The connect stanza allows configuring various options for Consul Connect. It is valid only within the context of a service definition at the task group level. For using connect when Consul ACLs are enabled, be sure to read through the Secure Nomad Jobs with Consul Connect guide.

job "countdash" {
  datacenters = ["dc1"]

  group "api" {
    network {
      mode = "bridge"
    }

    service {
      name = "count-api"
      port = "9001"

      connect {
        sidecar_service {}
      }
    }

    task "web" {
      driver = "docker"

      config {
        image = "hashicorpnomad/counter-api:v2"
      }
    }
  }
}

»connect Parameters

  • native - (bool: false) - This is used to configure the service as supporting Connect Native applications. If set, the service definition must provide the name of the implementing task in the task field. Incompatible with sidecar_service and sidecar_task.
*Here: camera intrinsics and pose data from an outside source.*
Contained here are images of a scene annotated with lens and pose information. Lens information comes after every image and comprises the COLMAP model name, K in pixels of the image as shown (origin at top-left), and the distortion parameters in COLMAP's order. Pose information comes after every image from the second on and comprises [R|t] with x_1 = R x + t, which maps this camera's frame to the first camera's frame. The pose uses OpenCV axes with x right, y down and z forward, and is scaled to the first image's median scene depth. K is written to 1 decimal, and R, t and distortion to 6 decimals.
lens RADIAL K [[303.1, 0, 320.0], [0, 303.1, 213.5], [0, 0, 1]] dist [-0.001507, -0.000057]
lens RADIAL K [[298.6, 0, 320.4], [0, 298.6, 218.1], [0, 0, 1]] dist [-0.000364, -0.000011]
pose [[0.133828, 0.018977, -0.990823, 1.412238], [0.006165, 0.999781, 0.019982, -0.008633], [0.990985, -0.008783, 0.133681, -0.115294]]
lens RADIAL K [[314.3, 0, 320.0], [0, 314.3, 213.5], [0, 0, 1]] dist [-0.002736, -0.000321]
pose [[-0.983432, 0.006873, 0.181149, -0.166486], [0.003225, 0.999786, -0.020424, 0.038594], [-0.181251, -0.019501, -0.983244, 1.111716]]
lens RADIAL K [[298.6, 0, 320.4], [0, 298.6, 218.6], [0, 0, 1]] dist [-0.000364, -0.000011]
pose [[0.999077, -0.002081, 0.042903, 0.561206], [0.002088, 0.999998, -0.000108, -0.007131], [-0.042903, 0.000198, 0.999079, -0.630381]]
  • sidecar_service - (sidecar_service: nil) - This is used to configure the sidecar service injected by Nomad for Consul Connect. Incompatible with native.
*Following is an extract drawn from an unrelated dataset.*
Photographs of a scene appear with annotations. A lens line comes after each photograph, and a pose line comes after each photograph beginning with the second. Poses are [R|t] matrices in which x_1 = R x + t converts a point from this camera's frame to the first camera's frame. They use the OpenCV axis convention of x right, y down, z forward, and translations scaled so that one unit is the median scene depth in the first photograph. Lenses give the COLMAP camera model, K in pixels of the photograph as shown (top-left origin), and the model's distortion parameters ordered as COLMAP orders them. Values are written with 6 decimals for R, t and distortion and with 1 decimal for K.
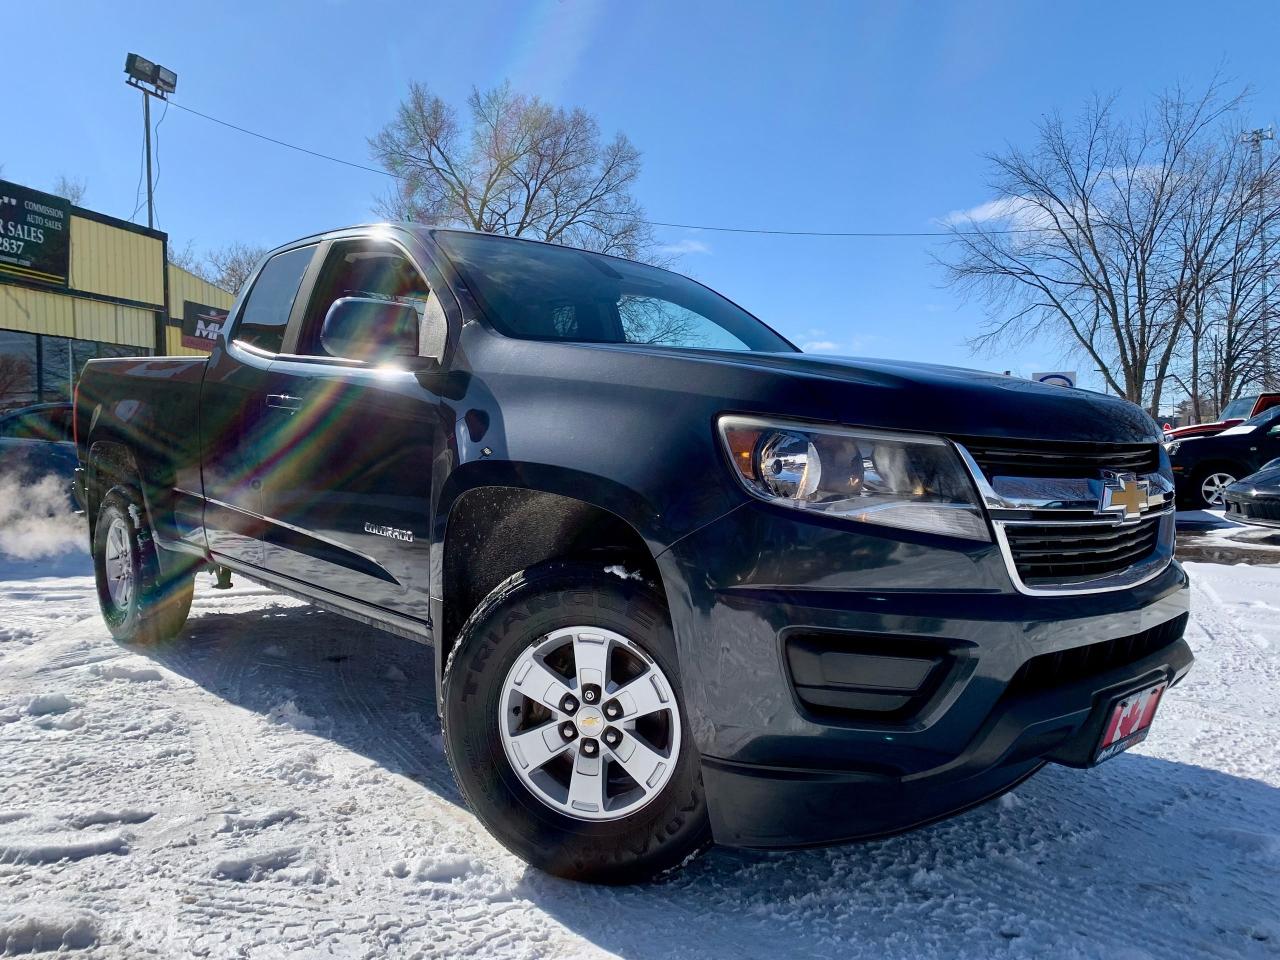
lens RADIAL K [[969.7, 0, 629.8], [0, 969.7, 482.3], [0, 0, 1]] dist [0.008205, -0.001441]
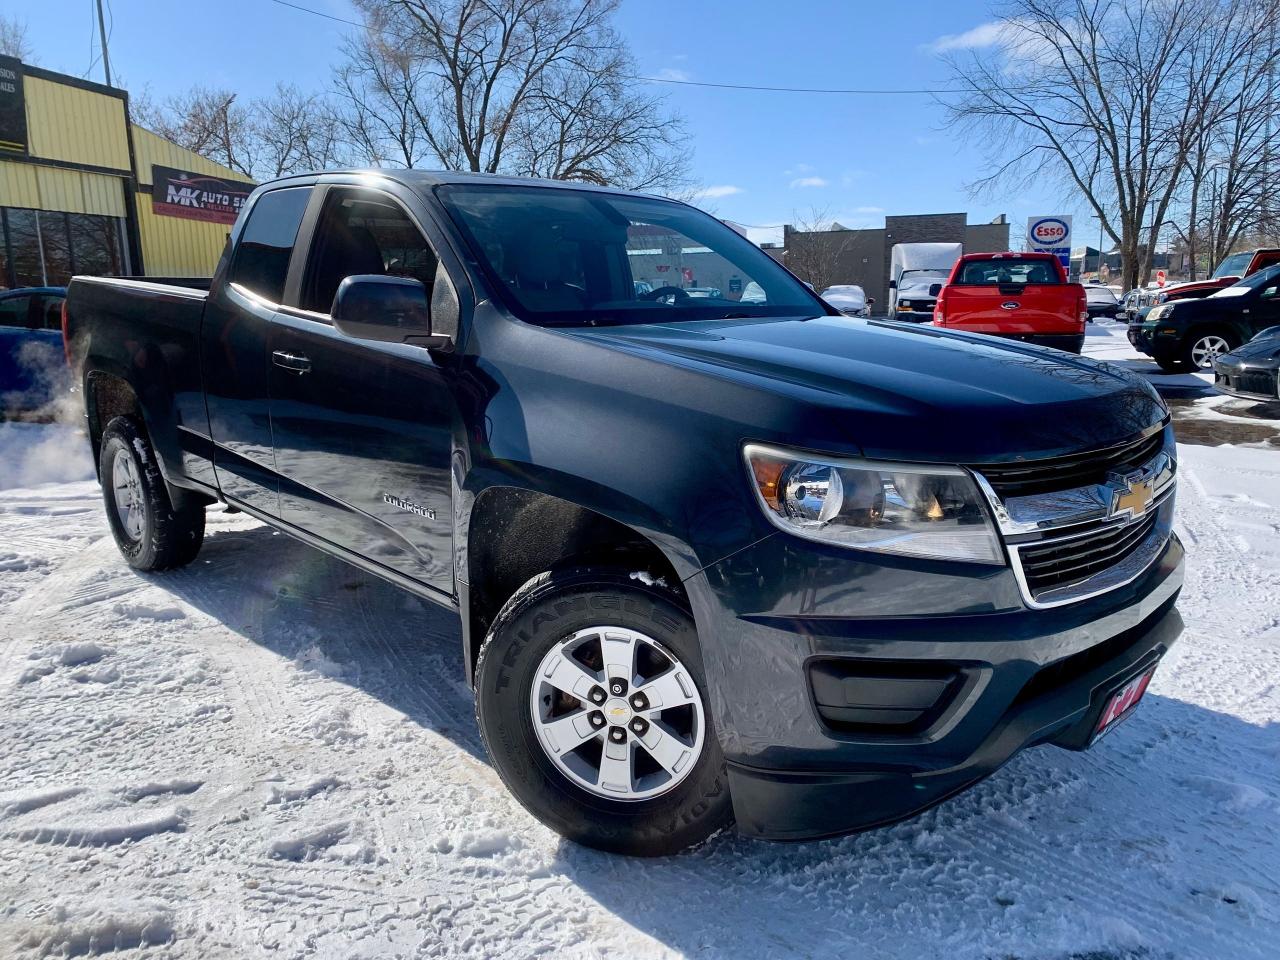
lens RADIAL K [[969.2, 0, 640.0], [0, 969.2, 480.0], [0, 0, 1]] dist [0.010306, -0.003246]
pose [[0.999657, -0.016638, 0.020241, -0.029326], [0.013317, 0.987924, 0.154366, -0.143602], [-0.022565, -0.154043, 0.987806, -0.005692]]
  • sidecar_task - (sidecar_task:nil) - This modifies the configuration of the Envoy proxy task. Incompatible with native.

»connect Examples

»Using Sidecar Service

The following example is a minimal connect stanza with defaults and is sufficient to start an Envoy proxy sidecar for allowing incoming connections via Consul Connect.

  connect {
    sidecar_service {}
  }

The following example includes specifying upstreams.

  connect {
     sidecar_service {
       proxy {
         upstreams {
           destination_name = "count-api"
           local_bind_port = 8080
         }
       }
     }
  }

The following is the complete countdash example. It includes an API service and a frontend Dashboard service which connects to the API service as a Connect upstream. Once running, the dashboard is accessible at localhost:9002.

job "countdash" {
  datacenters = ["dc1"]

  group "api" {
    network {
      mode = "bridge"
    }

    service {
      name = "count-api"
      port = "9001"

      connect {
        sidecar_service {}
      }

      check {
        expose   = true
        type     = "http"
        name     = "api-health"
        path     = "/health"
        interval = "10s"
        timeout  = "3s"
      }
    }

    task "web" {
      driver = "docker"

      config {
        image = "hashicorpnomad/counter-api:v2"
      }
    }
  }

  group "dashboard" {
    network {
      mode = "bridge"

      port "http" {
        static = 9002
        to     = 9002
      }
    }

    service {
      name = "count-dashboard"
      port = "9002"

      connect {
        sidecar_service {
          proxy {
            upstreams {
              destination_name = "count-api"
              local_bind_port  = 8080
            }
          }
        }
      }
    }

    task "dashboard" {
      driver = "docker"

      env {
        COUNTING_SERVICE_URL = "http://${NOMAD_UPSTREAM_ADDR_count_api}"
      }

      config {
        image = "hashicorpnomad/counter-dashboard:v2"
      }
    }
  }
}

»Using Connect Native

The following example is a minimal service stanza for a Consul Connect Native application implemented by a task named generate.

service {
  name = "uuid-api"
  port = "${NOMAD_PORT_api}"
  task = "generate"

  connect {
    native = true
  }
}

»Limitations

Nomad variable interpolation is not yet supported (gh-7221).